> Instruction:
Filter the lines below, keeping each one that contains the string "СОЦМЕДУСЛУГИ". The match is case-sensitive.

§ §

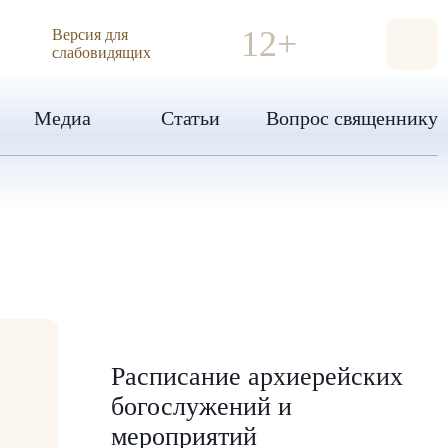
ИЯ
12+
Версия для
слабовидящих
Медиа
Статьи
Вопрос священнику
Расписание архиерейских
богослужений и
мероприятий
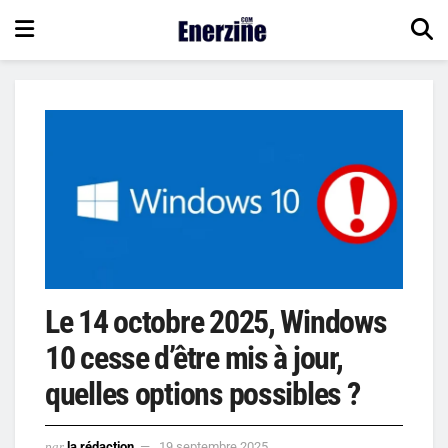
Le 14 octobre 2025, Windows
10 cesse d’être mis à jour,
quelles options possibles ?
par
la rédaction
19 septembre 2025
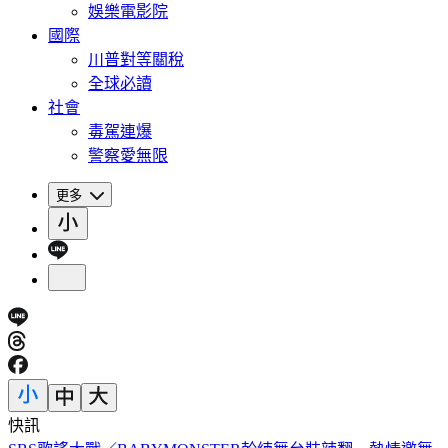
娛樂電影院
國際
川普對等關稅
全球必讀
社會
毒駕連爆
警察愛無限
更多
快訊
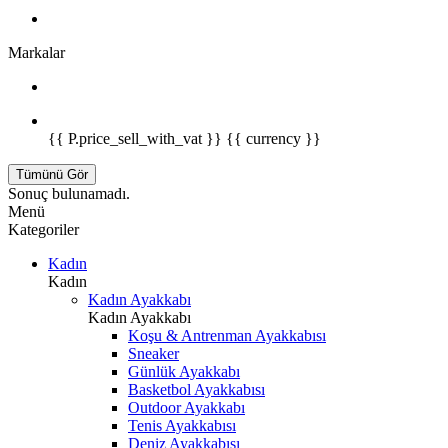
Markalar
{{ P.price_sell_with_vat }} {{ currency }}
Tümünü Gör
Sonuç bulunamadı.
Menü
Kategoriler
Kadın
Kadın
Kadın Ayakkabı
Kadın Ayakkabı
Koşu & Antrenman Ayakkabısı
Sneaker
Günlük Ayakkabı
Basketbol Ayakkabısı
Outdoor Ayakkabı
Tenis Ayakkabısı
Deniz Ayakkabısı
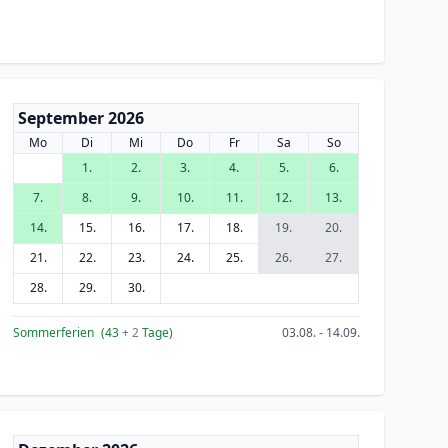
September 2026
Mo
Di
Mi
Do
Fr
Sa
So
1.
2.
3.
4.
5.
6.
7.
8.
9.
10.
11.
12.
13.
14.
15.
16.
17.
18.
19.
20.
21.
22.
23.
24.
25.
26.
27.
28.
29.
30.
Sommerferien
(43
+ 2
Tage)
03.08. - 14.09.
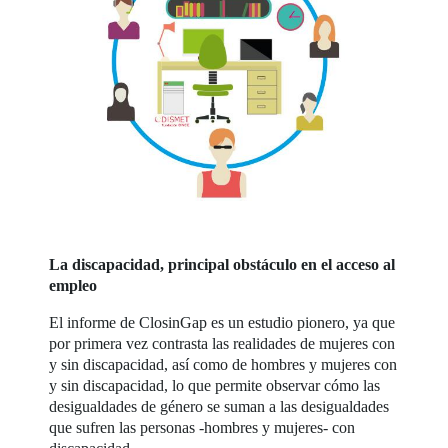
La discapacidad, principal obstáculo en el acceso al
empleo
El informe de ClosinGap es un estudio pionero, ya que
por primera vez contrasta las realidades de mujeres con
y sin discapacidad, así como de hombres y mujeres con
y sin discapacidad, lo que permite observar cómo las
desigualdades de género se suman a las desigualdades
que sufren las personas -hombres y mujeres- con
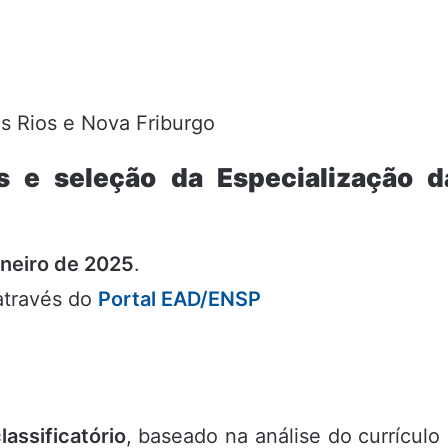
 Rios e Nova Friburgo
s e seleção da Especialização d
aneiro de 2025
.
através do
Portal EAD/ENSP
lassificatório
, baseado na análise do currículo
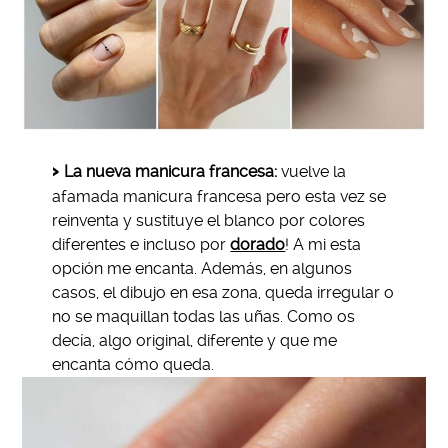
La nueva manicura francesa:
vuelve la
afamada manicura francesa pero esta vez se
reinventa y sustituye el blanco por colores
diferentes e incluso por
dorado
! A mi esta
opción me encanta. Además, en algunos
casos, el dibujo en esa zona, queda irregular o
no se maquillan todas las uñas. Como os
decía, algo original, diferente y que me
encanta cómo queda.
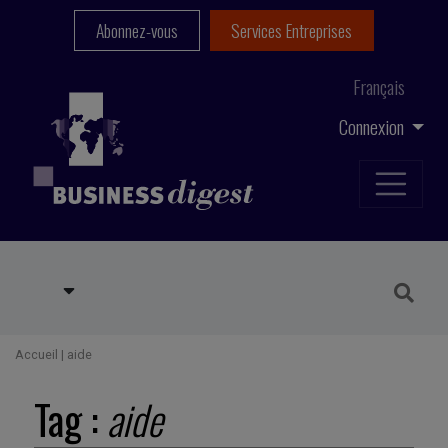
Abonnez-vous
Services Entreprises
Français
Connexion
Accueil
|
aide
Tag :
aide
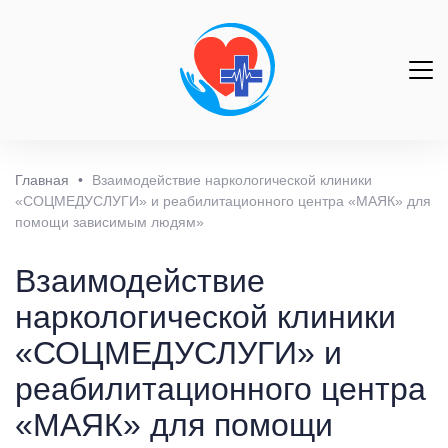
Главная
•
Взаимодействие наркологической клиники
«СОЦМЕДУСЛУГИ» и реабилитационного центра «МАЯК» для
помощи зависимым людям»
Взаимодействие
наркологической клиники
«СОЦМЕДУСЛУГИ» и
реабилитационного центра
«МАЯК» для помощи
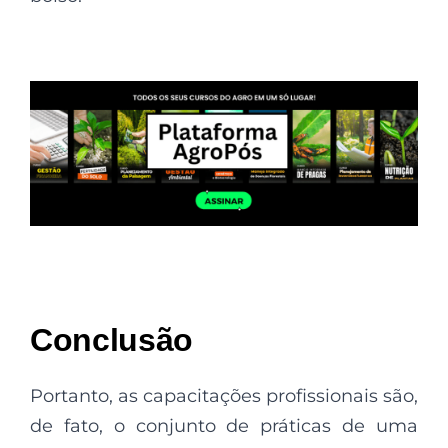
Conclusão
Portanto, as capacitações profissionais são,
de fato, o conjunto de práticas de uma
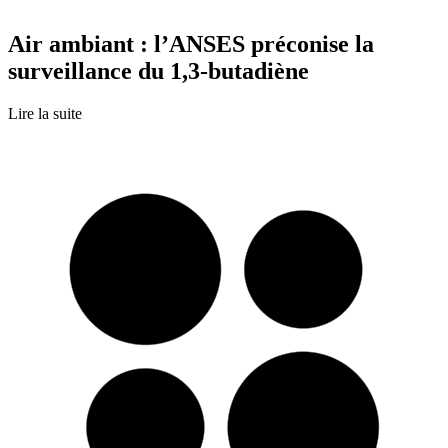
Air ambiant : l’ANSES préconise la
surveillance du 1,3-butadiène
Lire la suite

§ §

> Problem solution:
«СОЦМЕДУСЛУГИ» и реабилитационного центра «МАЯК» для
«СОЦМЕДУСЛУГИ» и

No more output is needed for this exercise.